# Task details:
Quote the blog entry below word for word, from "Thankfully, my task" up to and including "otherwise fine, yeah.".

# Extract:

--------

Wednesday, March 15, 2006

failures and photos and thoughts on life in general

Today I feel a lot better. I really am very lucky to have such lovely people around me, whether in person or by email or text or whatever. Over multiple cigarettes at work yesterday I was told to stop being so damn silly and to believe in myself more. I didn’t realise that it was so obvious to people how I am, and how I feel about myself. But I suppose, these are my friends and if anyone knows how I am, then it’s them. So I am making a concerted effort to believe in myself more and to take control of my life, rather than letting things happen to me- though, of course, without forcing other peoples wills or anything.

However, in typical “me” style, I am burying my head in the sand and not thinking about the situation with N. I will think about that another time, and in the meantime I will try to think about other things. Of course, I am secretly thinking about it a lot, and amazingly, I think I actually have coherent thoughts on it… whether I will be able to articulate these at any point, I don’t know.

Thankfully, my task of thinking about other things was made a hell of a lot easier yesterday. We had a meeting that dragged on for one and three quarter hours, which was incredibly dull. I drank nearly two litres of water just for something to do. The rest of the time I looked at my colleagues and was filled with warmth towards them, which was a fairly shocking revelation. More shocking still is that they all care about me. I guess maybe people do like me after all. Anyway, the meeting was all blah blah blah until the director asked us how we were doing in our little department.

Me: Errr, yeah, fine.
Colleague: Couple of outstanding issues but otherwise fine, yeah.
Director: What outstanding issues?

--------

# Data excerpts:
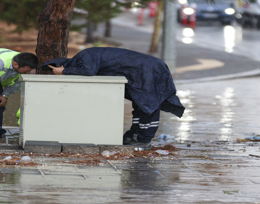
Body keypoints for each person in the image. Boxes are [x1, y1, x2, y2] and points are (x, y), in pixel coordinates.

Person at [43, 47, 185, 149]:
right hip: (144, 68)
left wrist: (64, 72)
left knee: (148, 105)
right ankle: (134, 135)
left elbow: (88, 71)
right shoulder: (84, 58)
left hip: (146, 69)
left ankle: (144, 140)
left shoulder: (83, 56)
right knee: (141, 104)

--------

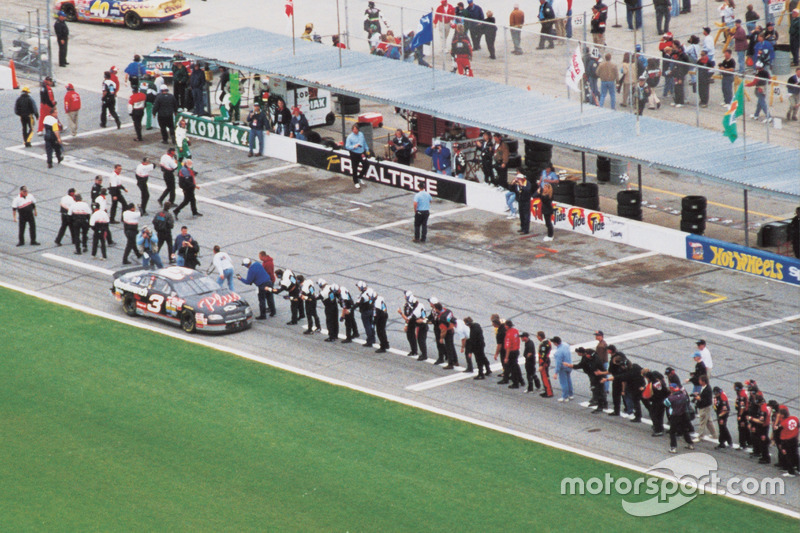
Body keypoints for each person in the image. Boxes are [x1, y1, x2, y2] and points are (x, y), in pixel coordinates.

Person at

--------

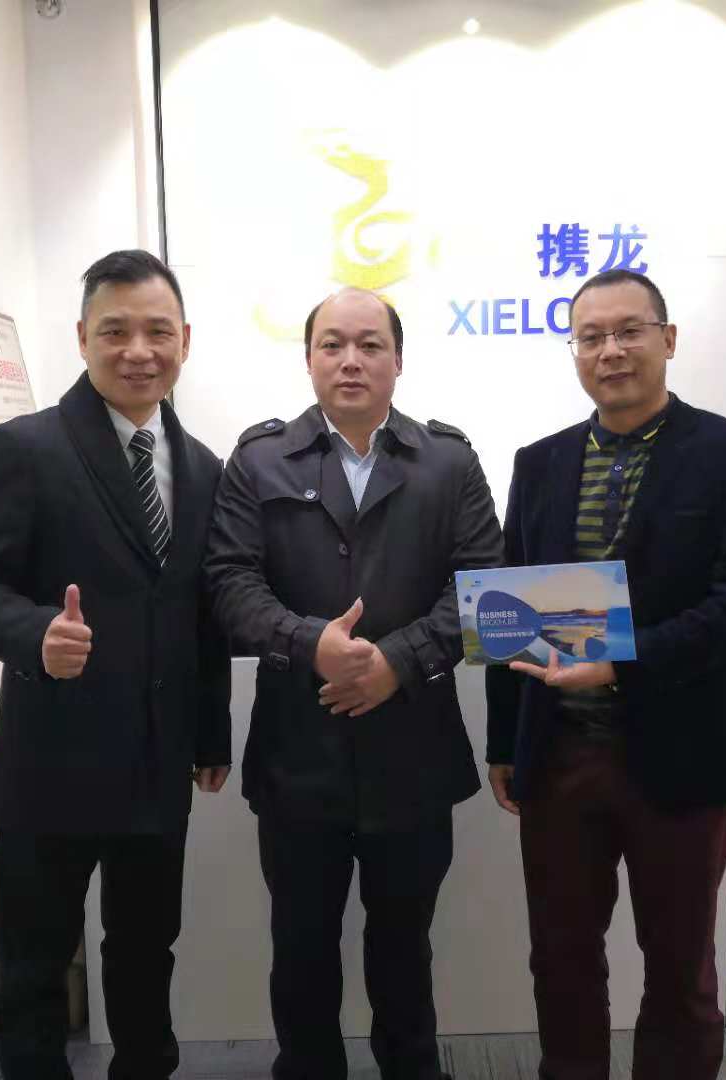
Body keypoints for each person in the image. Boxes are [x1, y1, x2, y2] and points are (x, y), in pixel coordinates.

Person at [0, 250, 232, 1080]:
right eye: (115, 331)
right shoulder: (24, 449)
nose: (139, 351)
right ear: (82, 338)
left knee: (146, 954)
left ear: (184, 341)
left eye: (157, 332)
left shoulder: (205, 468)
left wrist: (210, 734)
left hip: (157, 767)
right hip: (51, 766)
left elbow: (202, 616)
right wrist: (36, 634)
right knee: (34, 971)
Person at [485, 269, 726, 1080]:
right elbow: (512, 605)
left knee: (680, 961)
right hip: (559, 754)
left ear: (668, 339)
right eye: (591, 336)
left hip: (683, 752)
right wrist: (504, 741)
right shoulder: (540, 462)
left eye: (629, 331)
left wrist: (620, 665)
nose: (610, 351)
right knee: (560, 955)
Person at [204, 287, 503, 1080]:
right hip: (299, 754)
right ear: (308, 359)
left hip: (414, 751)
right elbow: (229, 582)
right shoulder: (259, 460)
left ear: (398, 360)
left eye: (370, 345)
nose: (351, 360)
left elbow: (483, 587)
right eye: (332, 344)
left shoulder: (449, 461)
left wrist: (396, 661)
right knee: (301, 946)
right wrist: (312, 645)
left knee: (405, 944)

--------

# Solution to the problem:
Thankfully, my task of thinking about other things was made a hell of a lot easier yesterday. We had a meeting that dragged on for one and three quarter hours, which was incredibly dull. I drank nearly two litres of water just for something to do. The rest of the time I looked at my colleagues and was filled with warmth towards them, which was a fairly shocking revelation. More shocking still is that they all care about me. I guess maybe people do like me after all. Anyway, the meeting was all blah blah blah until the director asked us how we were doing in our little department.

Me: Errr, yeah, fine.
Colleague: Couple of outstanding issues but otherwise fine, yeah.